This provision is analogous to the personal liability shield provided for directors of for-profit corporations in Section 607.0831, Florida Statutes.  The liability limitation applies to directors and officers of Section 501(c) type corporations.  In Sonny Boy, L.L.C. v. Asnani, et al., 879 So. 2d 25 (Fla. 5th DCA 2004), the court determined that decisions of directors of a condominium association are protected by the “business judgment rule” and their decisions will not be questioned unless there is a showing of fraud, self-dealing, dishonesty or incompetency.  Likewise, in Raphael v. Silverman, 22 So. 3d 837 (4th DCA Fla. 2009), the court determined that the term “personal benefit” requires some form of self-dealing; the fact that directors own units and therefore derived benefit similar to other condominium owners is not self-dealing.

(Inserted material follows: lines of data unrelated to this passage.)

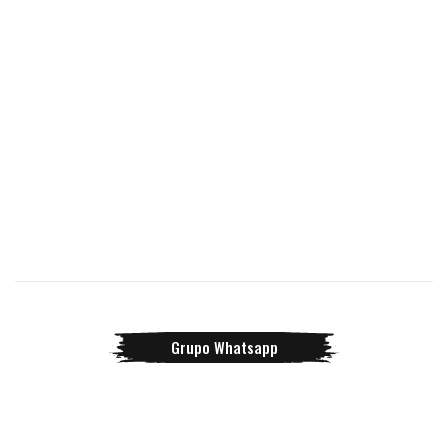
Grupo Whatsapp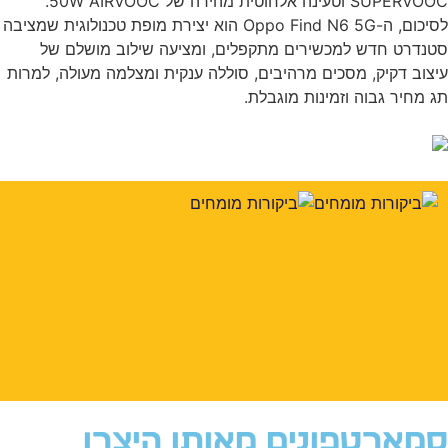
SUPERVOOC וטעינה אלחוטית מהירה של 50W AIRVOOC.
לסיכום, ה-Oppo Find N6 5G הוא יצירת מופת טכנולוגית שמציבה
נדרט חדש למכשירים מתקפלים, ומציעה שילוב מושלם של
צוב דקיק, מסכים מרהיבים, סוללה ענקית ומצלמה מעולה, למרות
 מחיר גבוה וזמינות מוגבלת.
מארטפונים מאותו היצרן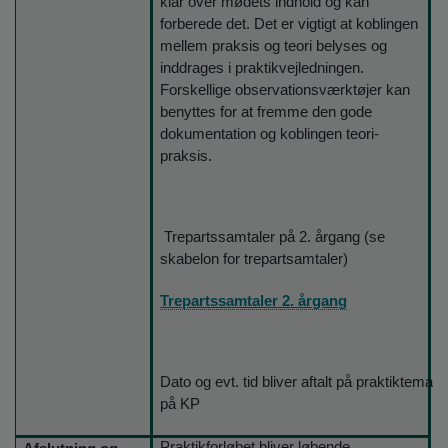
klar over mødets indhold og kan
forberede det. Det er vigtigt at koblingen
mellem praksis og teori belyses og
inddrages i praktikvejledningen.
Forskellige observationsværktøjer kan
benyttes for at fremme den gode
dokumentation og koblingen teori-
praksis.
Trepartssamtaler på 2. årgang (se
skabelon for trepartsamtaler)
Trepartssamtaler 2. årgang
Dato og evt. tid bliver aftalt på praktiktemad
på KP
Praktikforløbet bliver løbende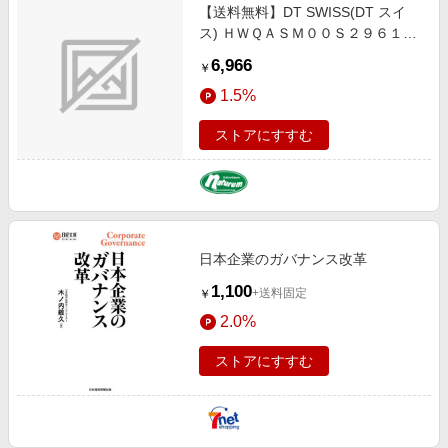
【送料無料】DT SWISS(DT スイ
ス) ＨＷＱＡＳＭ００Ｓ２９６１Ｓ
ＲＷＳ ハブアスクル HUA03500
6,966
￥
1.5%
ストアにすすむ
日本企業のガバナンス改革
1,100
+送料固定
￥
2.0%
ストアにすすむ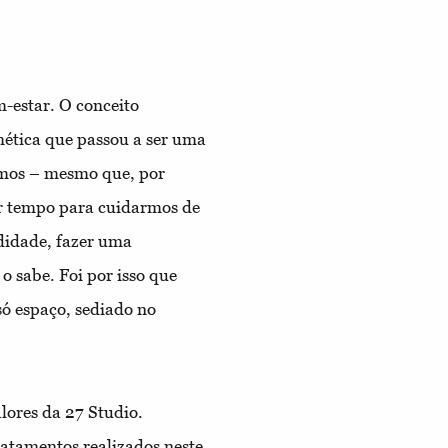
m-estar. O conceito
mética que passou a ser uma
emos – mesmo que, por
ar tempo para cuidarmos de
didade, fazer uma
 sabe. Foi por isso que
só espaço, sediado no
lores da 27 Studio.
ratamentos realizados neste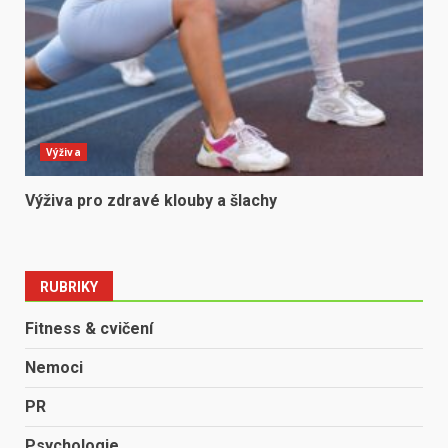
Výživa
Výživa pro zdravé klouby a šlachy
RUBRIKY
Fitness & cvičení
Nemoci
PR
Psychologie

In addition, directors of a corporation generally are not liable to the creditors of the corporation without a showing of fraud, insolvency, or a violation of Florida statute.  Florida courts are reluctant to impute a director’s actions for the corporation onto a director if such actions were not undertaken to defraud the corporation, the corporation derived some benefit from the action and the director did not receive an improper benefit from the action.  The term “improper personal benefit” of the director in Section 617.0834, Florida Statutes, requires some form of self-dealing by the director and the mere fact that the director will derive a benefit similar to other not for profit members does not constitute self-dealing.  See Banco Latino International v. Gomez Lopez, 95 F. Supp. 2d 1327 (S.D. Fl. 2000) and Raphael v. Silverman, 22 So.3d 837 (4th DCA 2009).

Conclusion.

In order for a board of directors for a charity to faithfully discharged their fiduciary duties as a director, the decision must be made: (a) in good faith; (b) with the care an ordinarily prudent person in a like position would exercise under similar circumstances; and (c) in a manner that they reasonably believe to be in the best interests of the charity. Applying the business judgment rule to a transaction, the directors of the charity must (1) have the authority to act on behalf of the charity and (2) the transaction must be reasonable and in the best interest of the charity under the circumstances.  If the transaction involves a related party to a director, then it is best for the director to disclose the information to the other board members and refrain from voting.